Landesmusikrat Brandenburg zu Fachgespräch in den Landtag eingeladen
Am 15. April 2026 wurde der Landesmusikrat Brandenburg (LMR) zu einem Fachgespräch mit dem Ausschuss für Wissenschaft, Forschung und Kultur (AWFK) in den Landtag Brandenburg eingeladen. Im Dialog mit Vertreter:innen der Fraktionen sowie des Ministeriums für Wissenschaft, Forschung und Kultur (MWFK) brachte der LMR aktuelle Herausforderungen und Handlungsbedarfe für das Musikleben im Land Brandenburg ein.
Ein zentrales Thema war die musikpädagogische Nachwuchsförderung. Bundesweit sind die Bewerber:innenzahlen für das gymnasiale Lehramt Musik in den vergangenen Jahren deutlich zurückgegangen, während gleichzeitig ein erheblicher Fachkräftemangel absehbar ist – insbesondere an Musikschulen. Ursachen sind unter anderem hohe Arbeitsbelastung, unsichere Beschäftigungsverhältnisse und begrenzte Entwicklungsperspektiven. Der LMR setzt sich daher für bessere Rahmenbedingungen ein, darunter planbare Beschäftigung, angemessene Vergütung, eine stärkere Durchlässigkeit von Ausbildungswegen sowie die strukturelle Stärkung musikalischer Bildung in Schule und Gesellschaft.
Auch die Situation der aktuellen Musik (Neue Musik und Jazz) steht im Fokus. Die Nachfrage nach Fördermitteln übersteigt das vorhandene Budget deutlich: Bei einem Fördervolumen von 170.000 Euro stehen Anträge von über 437.000 Euro gegenüber, sodass weniger als die Hälfte der Projekte berücksichtigt werden kann. Zudem führen Kürzungen der bewilligten Mittel zu erheblichen Einschränkungen in der Umsetzung. Ein strukturelles Problem liegt in den aktuellen Förderrichtlinien, die es Solo-Selbstständigen nicht ermöglichen, eigene künstlerische, organisatorische oder leitende Leistungen abzurechnen. Der LMR empfiehlt daher eine Überarbeitung der Richtlinien. Darüber hinaus wird eine deutliche Aufstockung der Mittel gefordert, um die Vielfalt der aktuellen Musik im Land zu sichern. Auch in der Kleinstprojektförderung besteht Handlungsbedarf, da verzögerte Bewilligungen derzeit Projekte verhindern und Planungssicherheit fehlt. Im Zuge der GEMA-Reform wird zudem ein stärkerer Schutz für die Vielfalt der aktuellen Musik als notwendig erachtet.

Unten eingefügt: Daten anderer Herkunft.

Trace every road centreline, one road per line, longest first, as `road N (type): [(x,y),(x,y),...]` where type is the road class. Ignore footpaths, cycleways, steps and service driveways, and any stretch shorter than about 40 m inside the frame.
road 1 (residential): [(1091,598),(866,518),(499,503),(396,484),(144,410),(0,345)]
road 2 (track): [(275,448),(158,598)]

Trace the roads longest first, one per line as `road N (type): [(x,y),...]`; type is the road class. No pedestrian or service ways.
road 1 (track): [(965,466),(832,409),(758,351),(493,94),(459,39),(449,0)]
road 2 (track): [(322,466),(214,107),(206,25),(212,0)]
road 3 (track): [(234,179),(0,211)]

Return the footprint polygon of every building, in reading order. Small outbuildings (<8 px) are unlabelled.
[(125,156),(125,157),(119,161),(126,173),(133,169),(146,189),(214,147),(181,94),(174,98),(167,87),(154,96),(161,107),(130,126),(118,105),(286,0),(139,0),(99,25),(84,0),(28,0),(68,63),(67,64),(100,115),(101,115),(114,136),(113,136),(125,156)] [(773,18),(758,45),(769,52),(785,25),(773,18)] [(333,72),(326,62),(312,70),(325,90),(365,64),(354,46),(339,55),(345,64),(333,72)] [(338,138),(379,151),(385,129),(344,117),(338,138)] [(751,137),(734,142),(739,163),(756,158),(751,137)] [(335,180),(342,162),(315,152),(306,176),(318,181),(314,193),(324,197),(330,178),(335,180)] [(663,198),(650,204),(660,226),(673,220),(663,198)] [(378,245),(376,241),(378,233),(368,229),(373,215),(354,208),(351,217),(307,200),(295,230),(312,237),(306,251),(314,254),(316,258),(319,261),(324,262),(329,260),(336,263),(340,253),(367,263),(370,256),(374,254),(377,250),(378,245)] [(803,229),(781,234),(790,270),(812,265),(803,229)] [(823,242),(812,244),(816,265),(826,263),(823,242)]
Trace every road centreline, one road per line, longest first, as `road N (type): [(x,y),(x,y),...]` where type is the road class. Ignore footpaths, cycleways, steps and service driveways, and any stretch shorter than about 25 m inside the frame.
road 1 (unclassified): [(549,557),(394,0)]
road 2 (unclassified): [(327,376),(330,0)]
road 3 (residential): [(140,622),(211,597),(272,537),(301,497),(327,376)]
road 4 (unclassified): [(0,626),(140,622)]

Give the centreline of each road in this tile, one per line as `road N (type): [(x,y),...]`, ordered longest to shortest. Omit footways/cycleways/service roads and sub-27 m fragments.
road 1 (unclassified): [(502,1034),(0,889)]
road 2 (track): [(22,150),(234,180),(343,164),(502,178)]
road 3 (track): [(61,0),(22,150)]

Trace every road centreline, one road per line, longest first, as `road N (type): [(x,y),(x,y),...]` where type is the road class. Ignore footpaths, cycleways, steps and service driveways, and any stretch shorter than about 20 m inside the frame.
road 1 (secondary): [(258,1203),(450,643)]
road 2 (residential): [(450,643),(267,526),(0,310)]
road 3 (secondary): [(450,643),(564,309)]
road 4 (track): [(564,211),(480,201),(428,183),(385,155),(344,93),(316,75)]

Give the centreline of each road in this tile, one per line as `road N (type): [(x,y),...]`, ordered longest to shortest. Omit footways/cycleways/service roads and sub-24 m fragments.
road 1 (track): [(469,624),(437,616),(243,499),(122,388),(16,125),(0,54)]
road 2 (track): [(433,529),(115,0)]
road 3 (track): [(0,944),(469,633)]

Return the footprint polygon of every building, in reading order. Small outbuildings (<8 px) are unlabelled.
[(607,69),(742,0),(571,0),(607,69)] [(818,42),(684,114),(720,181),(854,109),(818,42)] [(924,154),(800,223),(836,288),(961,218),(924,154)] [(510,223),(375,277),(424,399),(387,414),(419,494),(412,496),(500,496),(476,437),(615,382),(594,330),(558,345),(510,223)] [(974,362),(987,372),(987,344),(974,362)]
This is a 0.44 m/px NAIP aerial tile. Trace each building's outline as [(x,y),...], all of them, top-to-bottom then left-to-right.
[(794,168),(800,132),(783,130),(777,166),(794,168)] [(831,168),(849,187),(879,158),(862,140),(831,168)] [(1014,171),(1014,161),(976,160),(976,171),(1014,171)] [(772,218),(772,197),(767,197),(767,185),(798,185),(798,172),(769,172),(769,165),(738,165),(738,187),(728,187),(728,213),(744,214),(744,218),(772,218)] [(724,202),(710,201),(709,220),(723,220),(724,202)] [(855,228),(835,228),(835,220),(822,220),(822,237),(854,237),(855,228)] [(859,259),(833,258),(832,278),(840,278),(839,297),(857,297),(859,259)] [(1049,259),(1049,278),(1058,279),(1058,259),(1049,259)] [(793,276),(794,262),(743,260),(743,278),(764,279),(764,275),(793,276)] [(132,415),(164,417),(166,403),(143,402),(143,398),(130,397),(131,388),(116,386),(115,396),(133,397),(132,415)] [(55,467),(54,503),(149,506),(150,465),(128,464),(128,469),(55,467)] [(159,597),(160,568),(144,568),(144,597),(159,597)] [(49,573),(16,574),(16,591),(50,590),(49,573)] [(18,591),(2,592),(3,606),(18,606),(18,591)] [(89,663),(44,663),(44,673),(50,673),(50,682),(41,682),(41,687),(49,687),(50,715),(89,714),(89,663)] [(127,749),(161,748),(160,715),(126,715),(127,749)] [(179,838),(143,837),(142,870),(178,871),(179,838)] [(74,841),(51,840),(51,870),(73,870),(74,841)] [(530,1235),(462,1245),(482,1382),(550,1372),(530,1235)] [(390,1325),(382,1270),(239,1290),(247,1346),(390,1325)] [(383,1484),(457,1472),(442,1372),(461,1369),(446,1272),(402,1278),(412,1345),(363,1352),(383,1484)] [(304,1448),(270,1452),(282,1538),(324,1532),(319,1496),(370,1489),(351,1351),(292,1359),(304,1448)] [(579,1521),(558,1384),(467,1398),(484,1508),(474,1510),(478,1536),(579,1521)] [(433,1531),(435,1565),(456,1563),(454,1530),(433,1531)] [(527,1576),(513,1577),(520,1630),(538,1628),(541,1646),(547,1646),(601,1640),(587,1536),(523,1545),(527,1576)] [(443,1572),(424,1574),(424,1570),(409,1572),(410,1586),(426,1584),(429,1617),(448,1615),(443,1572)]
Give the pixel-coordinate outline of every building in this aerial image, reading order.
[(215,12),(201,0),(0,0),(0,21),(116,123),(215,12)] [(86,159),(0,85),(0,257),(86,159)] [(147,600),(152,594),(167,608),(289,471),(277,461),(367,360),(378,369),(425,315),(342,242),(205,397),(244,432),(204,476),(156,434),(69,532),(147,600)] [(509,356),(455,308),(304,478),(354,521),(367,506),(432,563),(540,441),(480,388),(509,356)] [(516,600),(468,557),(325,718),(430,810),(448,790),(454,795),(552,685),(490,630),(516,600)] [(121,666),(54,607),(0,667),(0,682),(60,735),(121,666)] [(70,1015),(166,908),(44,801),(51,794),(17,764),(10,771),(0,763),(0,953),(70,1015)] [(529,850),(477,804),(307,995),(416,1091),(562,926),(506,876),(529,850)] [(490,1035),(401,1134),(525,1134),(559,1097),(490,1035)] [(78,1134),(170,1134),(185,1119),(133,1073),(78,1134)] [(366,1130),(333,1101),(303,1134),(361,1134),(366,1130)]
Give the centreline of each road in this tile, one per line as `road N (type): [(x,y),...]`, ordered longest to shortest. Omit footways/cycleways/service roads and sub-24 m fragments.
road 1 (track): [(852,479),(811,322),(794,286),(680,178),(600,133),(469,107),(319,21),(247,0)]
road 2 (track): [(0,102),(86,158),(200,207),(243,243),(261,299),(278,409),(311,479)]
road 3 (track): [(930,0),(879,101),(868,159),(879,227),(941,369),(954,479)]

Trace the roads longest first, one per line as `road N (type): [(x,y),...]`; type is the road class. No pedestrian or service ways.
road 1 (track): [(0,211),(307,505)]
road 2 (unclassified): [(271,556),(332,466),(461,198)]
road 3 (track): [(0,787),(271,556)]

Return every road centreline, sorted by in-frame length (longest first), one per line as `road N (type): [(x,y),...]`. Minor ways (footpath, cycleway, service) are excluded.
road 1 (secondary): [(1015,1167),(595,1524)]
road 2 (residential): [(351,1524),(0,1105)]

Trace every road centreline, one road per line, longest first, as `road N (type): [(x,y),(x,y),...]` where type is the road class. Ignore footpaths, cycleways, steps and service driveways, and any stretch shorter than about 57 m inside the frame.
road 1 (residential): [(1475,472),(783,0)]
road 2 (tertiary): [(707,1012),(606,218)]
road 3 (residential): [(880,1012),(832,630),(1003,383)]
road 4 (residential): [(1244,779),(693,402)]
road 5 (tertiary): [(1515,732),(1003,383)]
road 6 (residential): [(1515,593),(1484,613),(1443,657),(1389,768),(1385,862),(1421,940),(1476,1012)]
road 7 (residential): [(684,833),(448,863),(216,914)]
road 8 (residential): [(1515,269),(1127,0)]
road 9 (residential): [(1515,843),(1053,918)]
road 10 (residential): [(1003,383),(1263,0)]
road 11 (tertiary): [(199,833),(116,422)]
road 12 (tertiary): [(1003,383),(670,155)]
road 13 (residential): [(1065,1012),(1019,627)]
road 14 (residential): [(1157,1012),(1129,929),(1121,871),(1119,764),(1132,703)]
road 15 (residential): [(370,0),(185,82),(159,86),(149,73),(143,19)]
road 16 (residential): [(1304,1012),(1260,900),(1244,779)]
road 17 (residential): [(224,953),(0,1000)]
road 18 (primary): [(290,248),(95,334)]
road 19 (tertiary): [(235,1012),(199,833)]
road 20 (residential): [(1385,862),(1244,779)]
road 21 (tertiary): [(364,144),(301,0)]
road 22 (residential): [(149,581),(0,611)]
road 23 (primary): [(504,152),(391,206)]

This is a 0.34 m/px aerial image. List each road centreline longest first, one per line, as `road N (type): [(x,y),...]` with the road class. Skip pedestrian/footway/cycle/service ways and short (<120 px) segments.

Ein weiteres Thema ist der Theater- und Orchesterrahmenvertrag (TORV), der seit 2019 eine wichtige Grundlage für die Kulturfinanzierung in Brandenburg bildet. Der LMR begrüßt diese Struktur, sieht jedoch Weiterentwicklungsbedarf. So liegt die Orchesterdichte im Land weiterhin unter dem Bundesdurchschnitt, weshalb zusätzliche Planstellen notwendig sind. Der LMR empfiehlt zudem, den kulturellen Bildungsauftrag stärker im TORV zu verankern sowie weitere Orchester, wie das Preußische Kammerorchester und das Brandenburgische Konzertorchester Eberswalde einzubeziehen. Auch die Angleichung der Vergütung an bundesweite Tarifstandards sollte konsequent fortgeführt werden, um langfristige soziale Absicherung zu gewährleisten.
Abschließend thematisiert der LMR die geplante Reform des Statusfeststellungsverfahrens für Selbstständige im Musikbereich ab 2028. Der LMR fordert klare und praxistaugliche Abgrenzungskriterien sowie Rechtssicherheit für die Betroffenen. Künstlerische Zusammenarbeit muss als eigenständige und schützenswerte Form der Erwerbstätigkeit anerkannt werden. Hybride Erwerbsformen, die für viele Musiker:innen zwischen selbstständiger und angestellter Tätigkeit bestehen, sollen möglich sein. Zudem sollten Sonderregelungen etwa für Lehrbeauftragte an Hochschulen berücksichtigt werden.
Mit seinen Beiträgen im Fachgespräch unterstreicht der Landesmusikrat Brandenburg seine Rolle als zentrale Interessenvertretung des Musiklebens im Land und als wichtiger Partner im kulturpolitischen Dialog. Ziel bleibt es, die Rahmenbedingungen für musikalische Bildung, künstlerische Praxis und kulturelle Teilhabe nachhaltig zu stärken.